Natural Language Processing for Text Visualization

Daniela Oelke
Saeedeh Momtazi
Daniel A. Keim


Large amounts of information are not available in a structured form but as text. Automatic text analysis techniques are thus an important means to deal with this kind of data. However, due to the impressive flexibility and complexity of natural language, automatic techniques get to a limit where the analysis questions require background knowledge or a thorough understanding of the semantics. Consequently, there is a growing interest for visual analytics techniques that use visualization methods to incorporate the user into the process, thereby helping to bridge this semantic gap.

In contrast to the visualization of structured data, text data cannot be visualized directly but requires at least a preprocessing step with suitable automatic techniques. Complex tasks require a tight connection between the automatic and the visual techniques as suggested by the visual analytics pipeline. However, the effectiveness of such systems highly depends on the visualization researcher’s capability to make an informed choice on which text analysis algorithms to choose and how to integrate them into the visual analytics system.
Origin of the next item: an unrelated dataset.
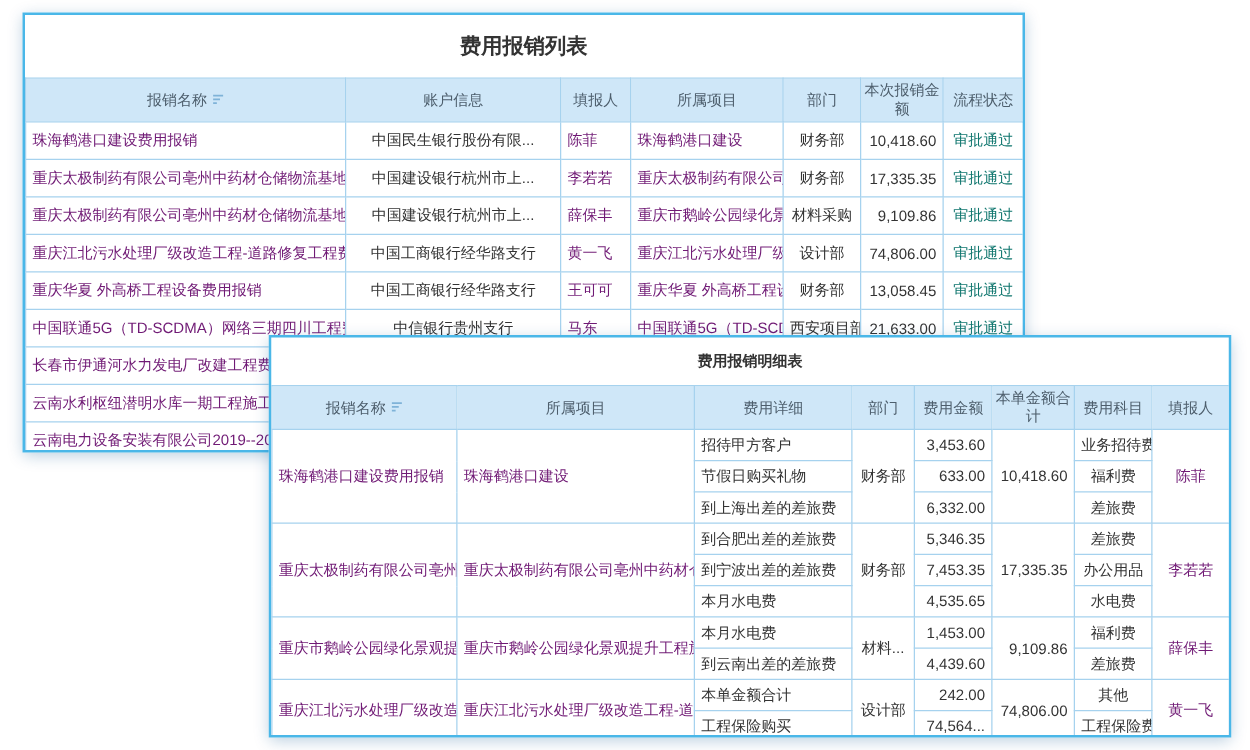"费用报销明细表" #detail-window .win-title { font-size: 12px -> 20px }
The goal of this tutorial is to equip interested researchers of the vis community with the necessary competencies in natural language processing (NLP). We will first introduce the basic concepts and techniques of automatic text processing which include stemming, part-of-speech tagging, parsing, topic modeling, concept representation, information extraction etc. In a second part we will inform about state-of-the-art NLP components that are freely available in the NLP research community and can be leveraged for the development of powerful visual analytics tools. The tutorial will conclude with application examples that illustrate the usage of the introduced concepts.